I used the carbon cloth cause it conformed to all the bends well. I also already had it left over from other projects. The rod won’t need to have a dramatic bend in it to slide into the pvc I’ll have because I’ll be able to start it at a small angle and put it in.


----------



## Jred (Sep 22, 2013)

Charles Hadley said:


> Will it match his yeti cooler is what I want to know, still cool.


It won’t match the yeti since I’m painting it to match the rest of the gunwale lol


----------



## Guest (Feb 13, 2020)

@Jred, I like the concept and am trying to visualize a similar scabbard for a casting rod/reel. I think the scabbard is a great concept for quickly stowing a rod when pushing through some mangroves or slow motoring to another spot when you are alone.


----------



## silverg hog (Nov 17, 2018)

How is this project coming along. Hope to pick up a 171 soon.


----------



## jmrodandgun (Sep 20, 2013)

Boatbrains said:


> @Jred, I like the concept and am trying to visualize a similar scabbard for a casting rod/reel. I think the scabbard is a great concept for quickly stowing a rod when pushing through some mangroves or slow motoring to another spot when you are alone.


A piece of seadeck with a bungie cord or a running through it is what I've been using. There are a few ways you can configure it to make the cord replaceable. Cord is better than velcro. Velcro makes a surprising amount of noise.


----------



## Jred (Sep 22, 2013)

silverg hog said:


> How is this project coming along. Hope to pick up a 171 soon.


It’s coming along well. I’ve got to finish rigging the bilge and under the deck before gluing down. I’ll post pics of the scabbard when it’s done but it’ll be awhile


----------



## LowHydrogen (Dec 31, 2015)

Lowtidelowlife said:


> Flip: build me a scabbard for my fly rod
> HB: b-but it looks like a peni-
> Flip: build it!!!!


HAHA!!! underrated comment right there^^


----------



## LowHydrogen (Dec 31, 2015)

Lowtidelowlife said:


> I know that butterscotch color well


Yep, will roast your feet. I changed my Mako to cream color via KiwiGrip.


----------



## Lowtidelowlife (Aug 19, 2014)

LowHydrogen said:


> Yep, will roast your feet.

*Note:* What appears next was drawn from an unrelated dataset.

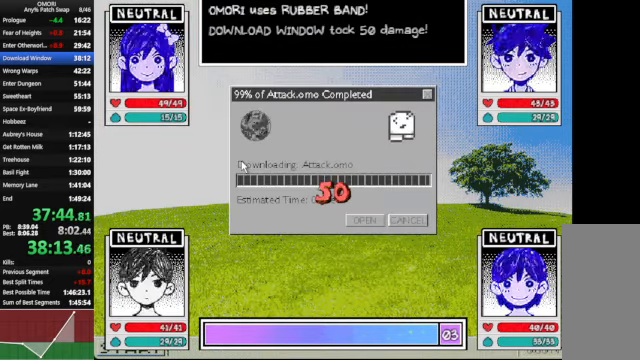
Gameplay with keyboard; each line is a JSON object with the keys held at the frame after it. "events" lists presses ("down") and releases ("up") of "a", "c", "ctrl_l", "ctrl_r", "down", "left", "return", "right", "shift_l", "shift_r", "space", "up", "x" and "z" between this image and that frame as [ms after this image, input, new state], when the widget could be followed in between. No other keys are recorded. Mouse input is not recorded.
{"keys": ["z"], "events": []}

I changed my Mako to cream color via KiwiGrip.


 I went Matterhorn white nonskid. World of difference.


----------



## LowHydrogen (Dec 31, 2015)

Lowtidelowlife said:


> I went Matterhorn white nonskid. World of difference.


I tried a flavor of white with mine too at first, but it was making me snow blind as HELL. Should have named the white I used "cataract white" Jesus it was brutal.


----------



## Lowtidelowlife (Aug 19, 2014)

LowHydrogen said:


> I tried a flavor of white with mine too at first, but it was making me snow blind as HELL. Should have named the white I used "cataract white" Jesus it was brutal.

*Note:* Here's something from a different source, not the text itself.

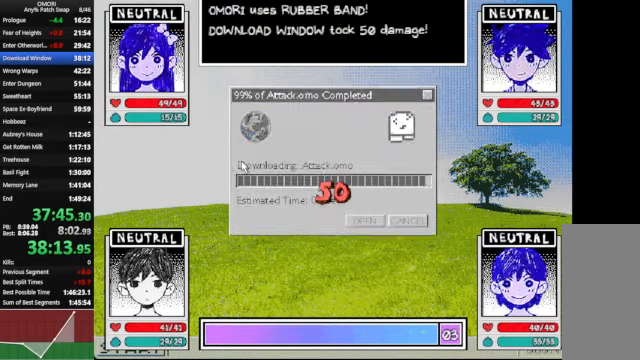
{"keys": ["z"], "events": []}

the Matterhorn is a little toned down. Not too bad on the eyes at all.


----------



## silverg hog (Nov 17, 2018)

E


Lowtidelowlife said:


> View attachment 119928
> 
> the Matterhorn is a little toned down. Not too bad on the eyes at all.


What speakers and how many on your Mako?


----------



## Lowtidelowlife (Aug 19, 2014)

silverg hog said:


> E
> 
> 
> What speakers and how many on your Mako?


I did 2 JL 8.8’s and an amp. It is beyond more than I will ever need for the rare occasion I actually put a little Steely Dan on. No head unit, Bluetooth dongle to the amp, I rarely go over 25% volume. Birthday present from the wife.


----------



## ceejkay (May 7, 2016)

Very cool little project.


----------



## Smackdaddy53 (Dec 31, 2012)

I like it! You could make a plug that fits in the void when you aren’t using it...


----------



## Padre (Jul 29, 2016)

My buddy has this in his Caimen but it holds 2 fly rods. Interestingly enough, the 1st owner of this Caimen was supposedly friends with Flip Pallot and Flip had one of these on his skiff. My take on it having used it, is it looks cool but is more a pain in the ass.


----------



## AZ_squid (Mar 14, 2018)

Well @Jred what ever happened with the scabbard?


----------